- Você não é muito inteligente, garota – zombou Liliane.
- Isso não é da sua conta – disse Gabriela levando as mãos a cintura e elevando um pouco o tom de voz.
- Se jogar encima do meu namorado foi um erro. Não que isso interfira em alguma coisa, mas tentar beijá-lo a força e tirar metade da roupa na frente dele não foi uma atitude muito inteligente.
- Eu... Eu não sabia que ele tinha namorada... – disse a garota se sentindo quente.
- Querida, Thomas estava lá, Daniel te alertou muitas vezes e você não estava tão bêbada assim.
- Tá, você está certa e eu errada, por favor, eu não tenho onde dormir hoje a noite, deixa eu entrar e falar com o Thomas...
- Eu não vou te impedir, a casa não é minha.
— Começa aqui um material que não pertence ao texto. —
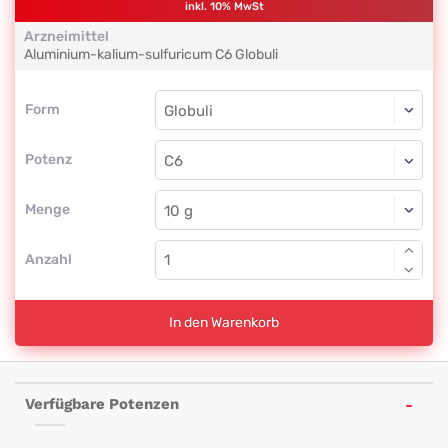
inkl. 10% MwSt
Arzneimittel
Aluminium-kalium-sulfuricum
C6
Globuli
Form
Form
Globuli
Potenz
C6
Globuli
Menge
Anzahl
In den Warenkorb
Verfügbare Potenzen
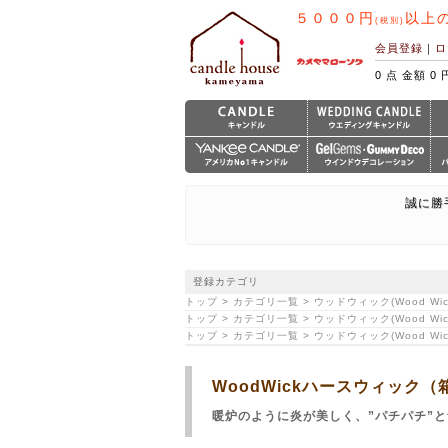
５０００円
以上
(税別)
会員登録
｜
ロ
0 点 金額 0 
誠に勝
登録カテゴリ
トップ > カテゴリ一覧 > ウッドウィック(Wood Wick)
トップ > カテゴリ一覧 > ウッドウィック(Wood Wi
トップ > カテゴリ一覧 > ウッドウィック(Wood Wi
WoodWickハースウィッ
暖炉のように炎が美しく、”パチパチ”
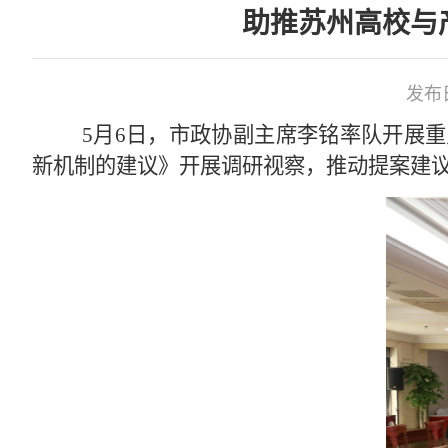
助推苏州高校与
发布日
5月6日，市政协副主席李铭率队开展重
新机制的建议》开展调研视察，推动提案建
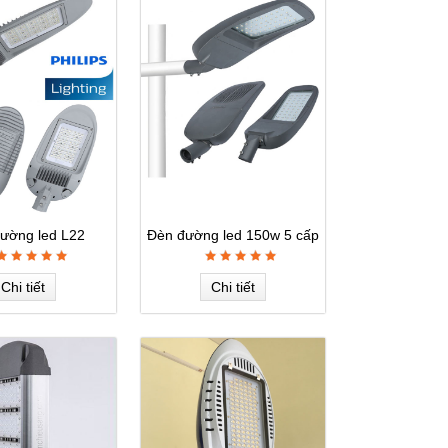
ường led L22
Đèn đường led 150w 5 cấp
công suất
Chi tiết
Chi tiết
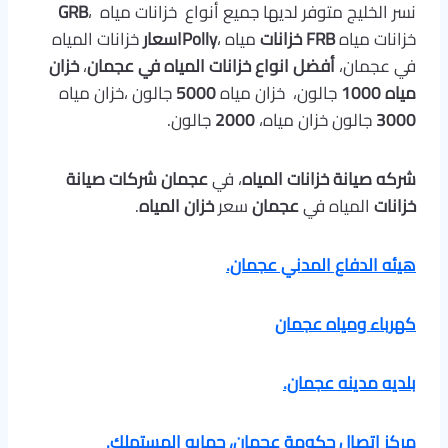
نسر الخليج متوفر لديها جميع أنواع خزانات مياه ،
GRB
خزانات مياه
FRB خزانات
مياه ،
Pollyاسعار
خزانات المياه
في عجمان،
أفضل انواع خزانات المياه في عجمان
،
خزان
مياه 1000
جالون، خزان مياه
5000
جالون ،خزان مياه
3000
جالون خزان مياه،
2000
جالون.
شركه صيانة خزانات المياه
، في
عجمان
شركات صيانة
خزانات
المياه في
عجمان
سعر
خزان المياه
.
هيئه الدفاع المدني عجمان.
كهرباء ومياه عجمان
بلديه مدينه عجمان.
مركز اتصال حكومة عجمان، حمايه المستهلك.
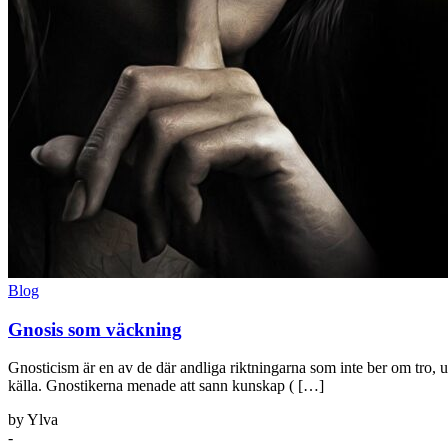
Blog
Gnosis som väckning
Gnosticism är en av de där andliga riktningarna som inte ber om tro, u
källa. Gnostikerna menade att sann kunskap ( […]
by Ylva
-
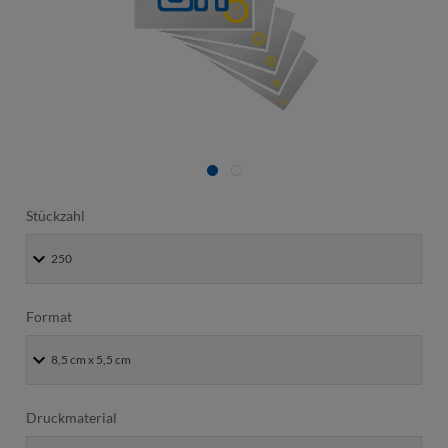
Stückzahl
Format
Druckmaterial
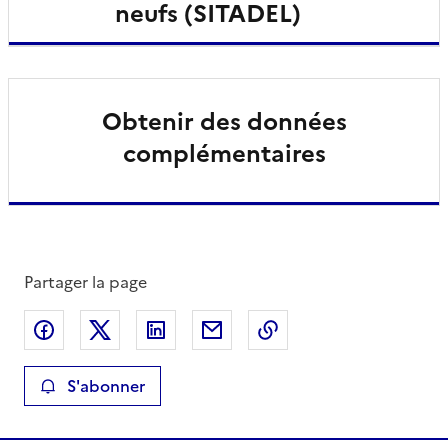
neufs (SITADEL)
Obtenir des données
complémentaires
Partager la page
Partager sur Facebook
Partager sur X
Partager sur LinkedIn
Partager par email
Copier le lien de la 
S'abonner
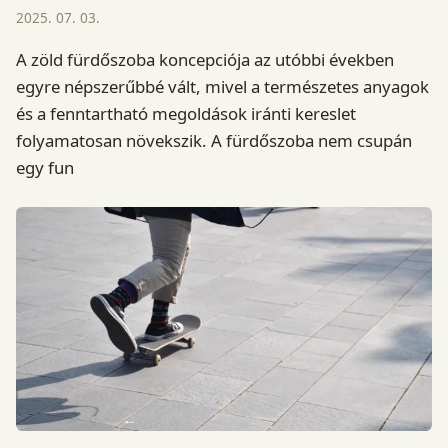
2025. 07. 03.
A zöld fürdőszoba koncepciója az utóbbi években
egyre népszerűbbé vált, mivel a természetes anyagok
és a fenntartható megoldások iránti kereslet
folyamatosan növekszik. A fürdőszoba nem csupán
egy fun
Mas eu te dou um conselho: Não tente vir atrás do Daniel, não tente mudar por ele. Se você não acredita em alma gêmea, comece a acreditar, eu e ele somos uma. Se você acredita no romance dos livros, desista. – Liliane encarou Gabriela com toda a repugnância com que se olha pra uma barata – Olhe só para você, uma garotinha mimada que curte funk e adora se exibir para qualquer um que passe. Acha que cortar e pintar o cabelo vai adiantar? Será que tem alguma coisa que preste em você?
Liliane tinha razão, nada prestava em Gabriela. Não adiantava cortar o cabelo, jogar as lentes fora, parar de ouvir suas músicas. Havia um desafio maior. O interior dela precisaria mudar, toda uma vida de paparicos e realidade fantasiosa precisaria ser esquecida. E ali, no meio da rua, chorando e vendo Liliane ir embora, Gabriela cortou a mão em um formato de uma cruz pequena e fez um pacto consigo mesma: Eu mudarei. Serei o que Daniel deseja até que a alma dele se junte a minha.